Tin House’s Editor-at-Large, Elissa Schappell, on Karen Green’s Frail Sister, out today from Siglio Press.
There is a growing movement, particularly among female writers, to push back against the notion that the worlds of writing and art must remain discrete.
Increasingly, female writers, tired of obeying rules and honoring the boundaries set between art and writing, are rejecting them as not just false and gendered, but also potentially lethal to one’s creativity. Faced with narrative forms that are frankly inadequate to the scope of their creative vision and the size of their ambition, female writers are blowing up traditional story telling structures and rebuilding them in their own image, as hybrid text with embedded with images. Necessity, as they say, is the mother of invention.
Karen Green is one of the standouts. To label the activity one is engaging in when they experience Green’s book Frail Sister as simply reading is to vastly undervalue it and rob it of mystery.
Which isn’t to say one can’t read the book at a gallop, racing ahead to find out what happens next, but I’d advise going slowly, taking in every page, letting the weight of it settle in you, engaging with the book as a living text. Which is what it is.
The inspiration for Frail Sister’s Constance Gale was Green’s own Aunt Constance. Looking through the family’s archives, Green was troubled by the realization that there was almost no evidence of her aunt having lived at all. Her presence in the family most significant in its absence. So Green set about constructing a history for this aunt she’d never known, out of the few mementos and letters that survived her.
Through a series of letters Connie writers to her sister, her closest confidante; notes and postcards from the soldiers she met on tour; caption-less photos; portraits of “Jane Does,” their profiles stitched with thread; and artifacts—a braided lock of hair, newspaper clippings, a dinner menu on which is written the recipe for an abortifacient—we puzzle out the events that make up Constance’s life story.
Half of a sister act—she and her sister, musical prodigies, are put to work to support their family during the Great Depression—as a teen Connie tours with the USO, entertaining the troops in Italy while also doing her part to personally boost morale. After the war Connie ends up in New York City on the skids, and it is here that she vanishes. Connie’s letters and notes aren’t dispatches from the underworld, but communiqués from the present, pleading, don’t forget me, don’t let me go.
In giving voice to Constance, one of a world of women who are, every day, erased, discarded, destroyed, and forgotten, she is honoring the lives of so many other lost and forgotten women.

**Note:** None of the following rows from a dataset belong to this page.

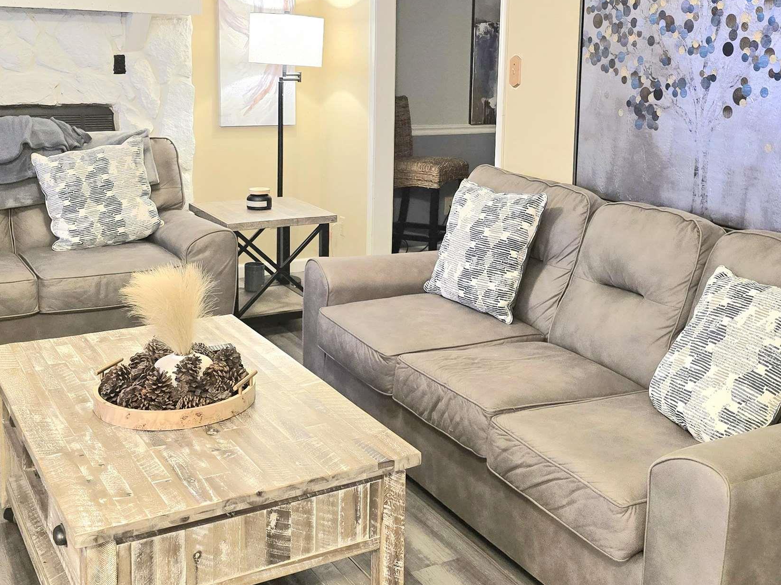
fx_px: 970
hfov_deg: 43.7
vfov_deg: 33.3
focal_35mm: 43
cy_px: 201
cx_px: 448
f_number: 1.7
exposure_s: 1/60.2
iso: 640
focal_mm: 6.3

The cover of Frail Sister is taken up entirely by a portrait of the girls in matching costumes—halter tops, shorts, and Mary Janes—posing as if on stage, holding hands and gazing back at us, awaiting our applause.
Constance’s expression is a little flirtatious, like she wants please, to be thought pretty. A careful reader will recognize this moment, although we did not see it taken, we know who took it. It is one of those moments that bridge the present and future, these girls are alive in the moment, and they cannot possibly know what the future holds for them. A reminder to us that life is fleeting.
—Elissa Schappell
Karen Green is an artist and writer whose inventive, hybrid image-text works narrate the intimate spaces of human experience. Her first book Bough Down earned numerous accolades and a devoted readership. She lives in Northern California and New York City.